Once you've run the corresponding line above, you can create each figure by running the following files within plotting/:

  • Figure 1, 9, 13: Manually created
  • Figure 2, 7: plotting/behavioral-subplots-difference.py
  • Figure 4, 8: plotting/causal-subplots-difference.py
  • Figure 5, 15: plotting/parse-probe-behavior.py
  • Figure 6: plotting/causal-subplots-largescale-difference.py
  • Figure 14: plotting/parse-probe-performance.py
  • Figure 16: plotting/parse-probe-overlap.py

Data

As part of this project, we created the following data files:

  • data_csv/gp_same_len.csv: An edit of Arehalli et al.'s (2022) dataset containing both ambiguous and unambiguous sentences, all of the same length. Note that our unambiguous sentences are unambiguous because of the verb used not, e.g. because of an added comma.
  • data_csv/garden_path_readingcomp.csv: An adaptation of the above dataset containing complete garden path sentences and follow-up questions.
  • data_csv/garden_path_samelen_readingcomp.csv: A version of the above dataset containing garden path sentences that each contain the same number of words.
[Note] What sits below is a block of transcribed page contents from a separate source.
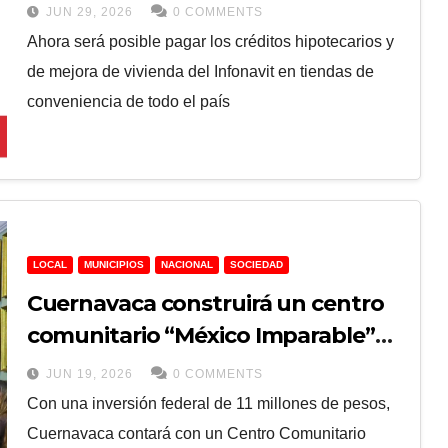
conveniencia
JUN 29, 2026
0 COMMENTS
Ahora será posible pagar los créditos hipotecarios y
de mejora de vivienda del Infonavit en tiendas de
conveniencia de todo el país
LOCAL
MUNICIPIOS
NACIONAL
SOCIEDAD
Cuernavaca construirá un centro
comunitario “México Imparable”
con recursos federales
JUN 19, 2026
0 COMMENTS
Con una inversión federal de 11 millones de pesos,
Cuernavaca contará con un Centro Comunitario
This version of the dataset enables us to analyze which sparse features are most influential at specific token positions.

Citation

This paper is only available as a preprint for now; you can cite it like this:

@misc{hanna2024incremental,
      title={Incremental Sentence Processing Mechanisms in Autoregressive Transformer Language Models}, 
      author={Michael Hanna and Aaron Mueller},
      year={2024},
      eprint={2412.05353},
      archivePrefix={arXiv},
      primaryClass={cs.CL},
      url={https://arxiv.org/abs/2412.05353}, 
}

License

We release our materials under an MIT license.